It was a robust session for the bulls, with another notable gain in the stock market today. The S&P 500 rose 3%, even as the banks failed to paint an optimistic outlook on the economy.
Speaking of economic outlooks, the International Monetary Fund wasn’t very optimistic either. The world will “very likely” experience the worst economy contraction since the Great Depression, according to the IMF.
The “Great Lockdown” thrust the global economy into a chaotic situation, as all sorts of businesses experienced a massive disruption. The IMF expects a 3% contraction in global GDP this year, which would make it one of the worst economic years. That’s a drastic change from the 3.3% growth it was expecting in January.
JPMorgan (NYSE:JPM) is considered an industry leader and best-in-class bank. So to see the company go from a 3.8% gain in early trading to a near-5% loss at one point was troubling. The move came after a miss on both earnings and revenue.
Sales missed estimates by more than $1 billion and contracted 3% year-over-year. However, a big portion of the profit miss was due to the company’s significant increase in reserves. JPMorgan bumped its reserves by $6.8 billion or $1.66 per share, to $8.3 billion. That’s up from just $1.5 billion a year ago, to give a sense of this move.
Wells Fargo (NYSE:WFC) also reported disappointing quarterly figures, falling more than 4% as a result. While non-GAAP earnings of 80 cents per share beat expectations by 18 cents, GAAP earnings of just 1 penny badly missed estimates. Further, revenue of $17.7 billion contracted 18.8% year-over-year and missed consensus estimates by $1.6 billion.
On a brighter note, Johnson & Johnson (NYSE:JNJ) beat both top- and bottom-line estimates. Earnings of $2.30 per share smashed expectations by 30 cents, while revenue of $20.7 billion grew 3.3% year-over-year and beat expectations by more than $1.2 billion. The company also gave a 6.3% bump to the dividend, which now yields 2.9%.
However, management significantly dropped its full-year expectations. The company now expects 2020 sales between $77.5 billion to $80.5 billion, down from a prior outlook of $85.4 billion to $86.2 billion. They expect adjusted operational earnings between a range of $7.65 to $8.05 per share vs. a prior outlook of $9 to $9.15 per share.

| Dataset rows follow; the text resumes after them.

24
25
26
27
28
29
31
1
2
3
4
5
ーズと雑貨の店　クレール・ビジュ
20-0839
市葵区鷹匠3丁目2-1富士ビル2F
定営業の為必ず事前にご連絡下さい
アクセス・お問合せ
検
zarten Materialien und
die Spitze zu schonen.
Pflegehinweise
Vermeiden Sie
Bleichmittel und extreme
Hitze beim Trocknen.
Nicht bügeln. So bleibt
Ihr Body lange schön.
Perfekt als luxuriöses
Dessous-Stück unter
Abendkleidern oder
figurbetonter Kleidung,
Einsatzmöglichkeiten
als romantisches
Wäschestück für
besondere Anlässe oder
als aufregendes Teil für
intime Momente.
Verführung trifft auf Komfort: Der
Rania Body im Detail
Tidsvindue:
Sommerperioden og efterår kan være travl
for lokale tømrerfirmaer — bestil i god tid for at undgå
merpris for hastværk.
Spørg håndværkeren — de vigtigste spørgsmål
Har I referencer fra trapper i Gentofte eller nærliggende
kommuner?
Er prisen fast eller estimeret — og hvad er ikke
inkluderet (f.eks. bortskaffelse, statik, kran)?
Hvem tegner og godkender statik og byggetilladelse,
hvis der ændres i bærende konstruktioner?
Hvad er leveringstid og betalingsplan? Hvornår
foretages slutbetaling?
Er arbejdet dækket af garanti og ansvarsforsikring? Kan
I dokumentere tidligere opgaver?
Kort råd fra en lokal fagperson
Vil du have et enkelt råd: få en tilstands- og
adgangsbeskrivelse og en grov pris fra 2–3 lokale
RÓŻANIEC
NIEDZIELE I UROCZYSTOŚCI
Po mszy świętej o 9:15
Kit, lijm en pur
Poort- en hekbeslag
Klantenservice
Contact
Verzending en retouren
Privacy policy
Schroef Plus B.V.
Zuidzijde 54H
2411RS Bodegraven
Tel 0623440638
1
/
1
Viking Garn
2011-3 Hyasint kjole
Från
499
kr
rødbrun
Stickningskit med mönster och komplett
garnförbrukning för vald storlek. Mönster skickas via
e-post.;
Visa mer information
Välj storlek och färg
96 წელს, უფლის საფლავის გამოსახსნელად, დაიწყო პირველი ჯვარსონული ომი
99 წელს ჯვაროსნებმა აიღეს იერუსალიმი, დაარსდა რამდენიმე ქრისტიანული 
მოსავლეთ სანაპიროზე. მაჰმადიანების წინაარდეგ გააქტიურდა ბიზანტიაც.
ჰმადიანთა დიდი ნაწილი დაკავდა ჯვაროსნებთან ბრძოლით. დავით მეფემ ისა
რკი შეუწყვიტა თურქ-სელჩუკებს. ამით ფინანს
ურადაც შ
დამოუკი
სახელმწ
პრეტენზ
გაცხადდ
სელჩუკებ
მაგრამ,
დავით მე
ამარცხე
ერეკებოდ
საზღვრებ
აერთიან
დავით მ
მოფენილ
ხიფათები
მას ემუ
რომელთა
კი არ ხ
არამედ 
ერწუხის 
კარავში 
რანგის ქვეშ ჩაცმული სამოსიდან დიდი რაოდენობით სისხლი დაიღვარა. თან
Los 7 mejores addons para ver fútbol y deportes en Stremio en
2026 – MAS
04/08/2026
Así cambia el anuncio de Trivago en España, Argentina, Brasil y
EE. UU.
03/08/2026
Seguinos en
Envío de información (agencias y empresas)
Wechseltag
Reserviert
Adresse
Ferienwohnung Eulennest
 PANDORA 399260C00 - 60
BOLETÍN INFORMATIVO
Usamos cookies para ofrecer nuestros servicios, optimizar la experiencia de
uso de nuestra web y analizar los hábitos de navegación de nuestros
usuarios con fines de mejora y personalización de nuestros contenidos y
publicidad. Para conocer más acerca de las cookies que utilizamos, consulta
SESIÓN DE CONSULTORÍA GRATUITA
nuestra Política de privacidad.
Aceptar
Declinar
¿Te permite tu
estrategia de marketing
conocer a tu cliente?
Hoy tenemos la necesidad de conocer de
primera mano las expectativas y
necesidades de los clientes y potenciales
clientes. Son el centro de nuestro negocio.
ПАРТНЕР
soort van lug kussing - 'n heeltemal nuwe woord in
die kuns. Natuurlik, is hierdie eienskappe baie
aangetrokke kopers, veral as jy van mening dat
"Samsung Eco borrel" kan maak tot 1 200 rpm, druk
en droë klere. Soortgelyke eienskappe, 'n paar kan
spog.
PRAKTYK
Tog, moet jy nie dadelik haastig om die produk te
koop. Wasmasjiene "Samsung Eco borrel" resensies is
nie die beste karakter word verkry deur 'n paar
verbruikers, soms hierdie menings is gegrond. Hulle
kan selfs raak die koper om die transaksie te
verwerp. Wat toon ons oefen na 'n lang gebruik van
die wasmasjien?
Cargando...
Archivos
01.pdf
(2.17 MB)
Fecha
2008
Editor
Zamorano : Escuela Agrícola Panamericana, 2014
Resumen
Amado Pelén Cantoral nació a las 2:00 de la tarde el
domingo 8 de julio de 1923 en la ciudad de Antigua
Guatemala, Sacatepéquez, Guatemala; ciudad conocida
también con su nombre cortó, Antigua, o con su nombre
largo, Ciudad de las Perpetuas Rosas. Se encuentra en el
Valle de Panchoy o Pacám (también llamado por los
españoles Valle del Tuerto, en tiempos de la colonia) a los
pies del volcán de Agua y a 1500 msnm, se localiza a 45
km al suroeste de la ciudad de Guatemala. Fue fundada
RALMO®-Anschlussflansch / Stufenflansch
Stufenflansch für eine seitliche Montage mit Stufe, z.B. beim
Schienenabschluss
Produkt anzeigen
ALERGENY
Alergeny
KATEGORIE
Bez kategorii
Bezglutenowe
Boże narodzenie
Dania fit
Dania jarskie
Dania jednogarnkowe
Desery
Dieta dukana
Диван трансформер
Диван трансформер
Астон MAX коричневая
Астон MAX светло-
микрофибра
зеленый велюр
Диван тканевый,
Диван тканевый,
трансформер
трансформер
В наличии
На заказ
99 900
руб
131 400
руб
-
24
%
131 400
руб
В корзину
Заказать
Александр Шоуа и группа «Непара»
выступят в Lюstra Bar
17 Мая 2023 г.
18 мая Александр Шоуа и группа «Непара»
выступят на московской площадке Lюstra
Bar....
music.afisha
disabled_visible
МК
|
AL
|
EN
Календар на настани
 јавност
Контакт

J&J was a Top Stock Trade from Tuesday.
Movers in the Stock Market Today
JPMorgan analyst Steven Tusa cut General Electric’s (NYSE:GE) price target from $6 to $5 and maintained a “neutral” rating. Tusa states that the company “has historically been, and remains the most expensive value trap we’ve seen.” This news comes just one day after GE’s debt buyback and bond sale.
To help keep Dave & Buster’s Entertainment (NASDAQ:PLAY) afloat during this time, the company is making a deal with Jefferies to sell up to $75 million in equity via an at-the-market offering. After a precipitous decline in its stock price and a severe dent in business, Dave & Buster’s plans to use the money to improve its balance sheet.
Boeing (NYSE:BA) reported just 50 deliveries in the first quarter of 2020, missing expectations of 60 deliveries and down significantly from the 149 deliveries it reported in the first quarter of 2019. In March, Boeing had to remove over 300 jetliners from its order book and has suffered 150 cancellations of its 737 Max aircraft.
Shares fell 4.3% in the stock market today.
Advanced Micro Devices (NASDAQ:AMD) will launch three new Epyc server processors — the 7F32, the 7F52 and the 7F72 — to compete with Intel (NASDAQ:INTC) in the data center business. Reportedly, the chips can reduce cost of ownership by 50% compared to Intel’s Xeon processors. AMD has continued to make a larger push into data centers, as it looks for further growth amid improving technology.
Chesapeake Energy (NYSE:CHK) just approved a reverse stock split of 1 for 200. This move will be implemented on April 15. It will decrease Chesapeake’s outstanding shares down to roughly 9.78 million from 1.96 billion. The split is being engineered to maintain the minimum requirements of the New York Stock Exchange.